My grandson, who is all grown up now and going into the Catholic priesthood, is one of God’s greatest gifts to me. I loved him as a little boy and love him as a man.

We have an ongoing discussion about faith. I told him he has to be patient with me as I have been a Protestant much longer than he has been a Catholic. I could almost see him grinning as he read my email.

I’ve had pretty heavy doses of the Anglican faith (I was involved there the first 8 years of my life), and I attended all the Pentecostal and Baptist Vacation Bible Schools every summer for about five years, and spent many years in the United Church. I’ve been a Presbyterian for about 25 years. But Catholics were not on my horizon until daughter Lyn married one…it opened a lot of doors I had never entered before.

I have attempted to explain to him the simplicity of being Presbyterian…no trappings or traditions, although George, our minister, does wear a clerical collar on Sundays. No meat free Lenten traditions, no adoration of Mary or the saints …( I still don’t know why we as Protestants name our church’s Saint this or that…I thought we were all saints…someone can advise me on this.)

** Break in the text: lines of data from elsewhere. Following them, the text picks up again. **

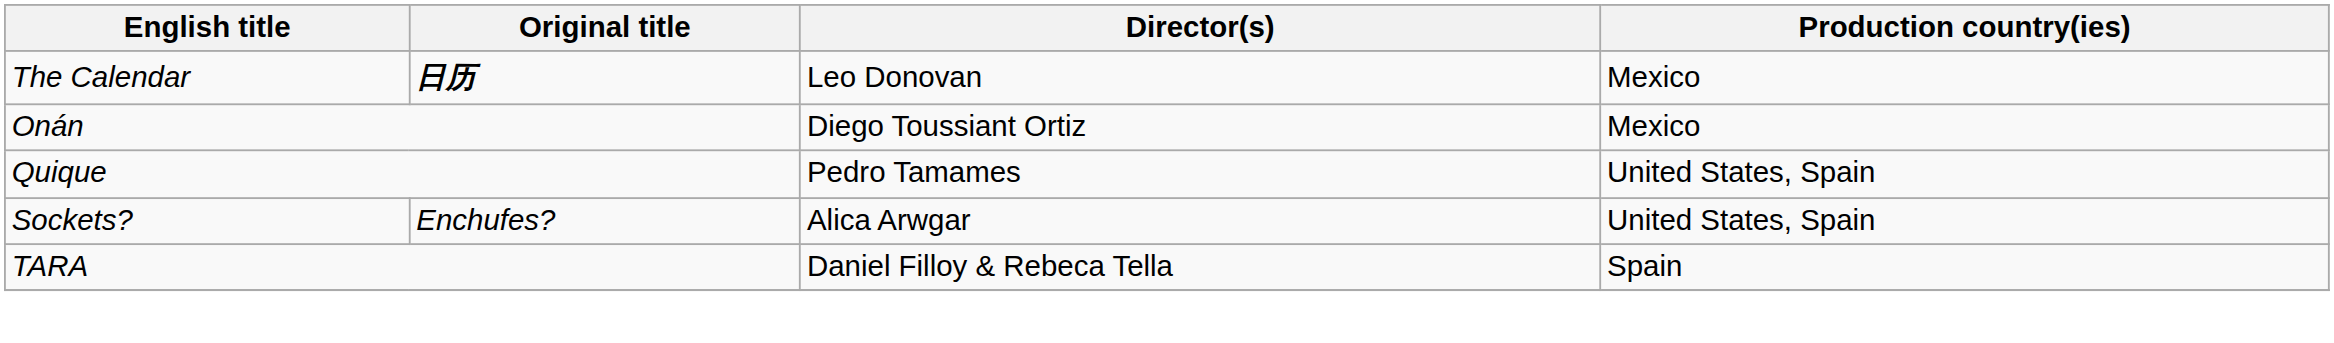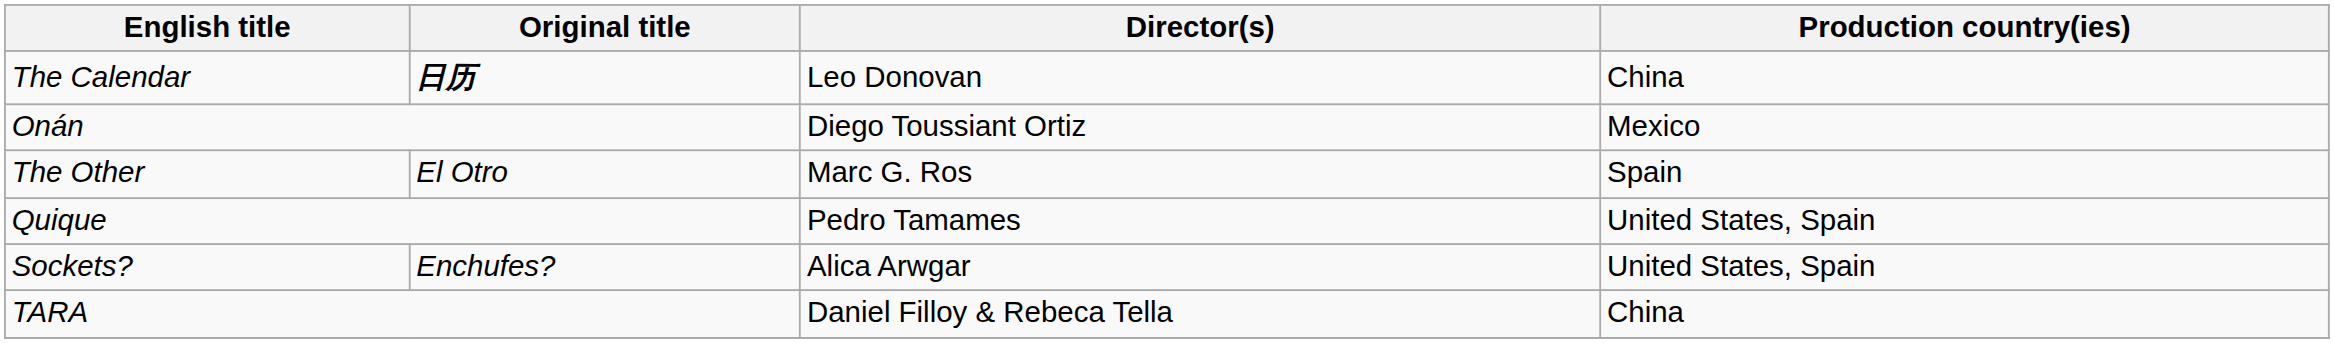The Calendar | Production country(ies): Mexico -> China
+ row: The Other | El Otro | Marc G. Ros | Spain
TARA | Production country(ies): Spain -> China
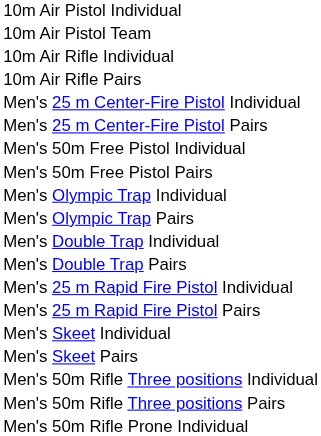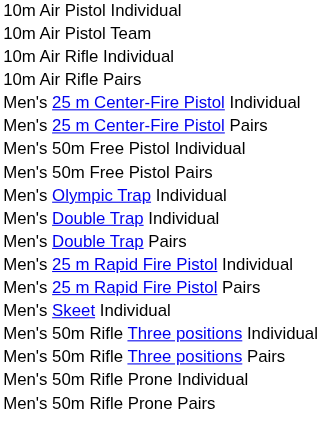- row: Men's Olympic Trap Pairs
- row: Men's Skeet Pairs
+ row: Men's 50m Rifle Prone Pairs
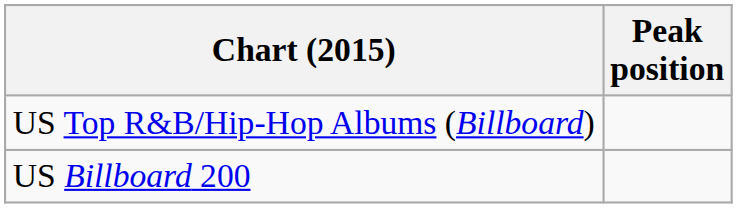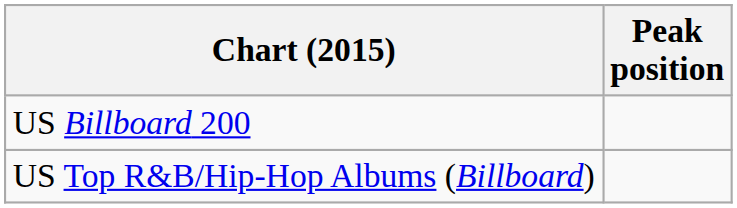rows swapped: US Billboard 200 <-> US Top R&B/Hip-Hop Albums (Billboard)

I went on to explain that although my husband never wore a wedding ring for the first forty years we were married…(we could only afford one very thin gold band for me at the time), everyone knew by his lifestyle that he was married. (I finally bought him one for our 40th Anniversary)… and although I used to write letters, I now use the computer or the phone to communicate…the method I use doesn’t matter, as long as I get the message across. It is how we live and how we communicate that tells others about us.

Yes, very simple…but not always easy. There has to be sincerity, a deep faith and trust in the Lord. I am not sure how Jesus views all of this but He knows the heart and after all that is what really counts.

So our emails fly from east to west and back and I thank God for this gift of a grandson who loves the Lord like I do. Praise God!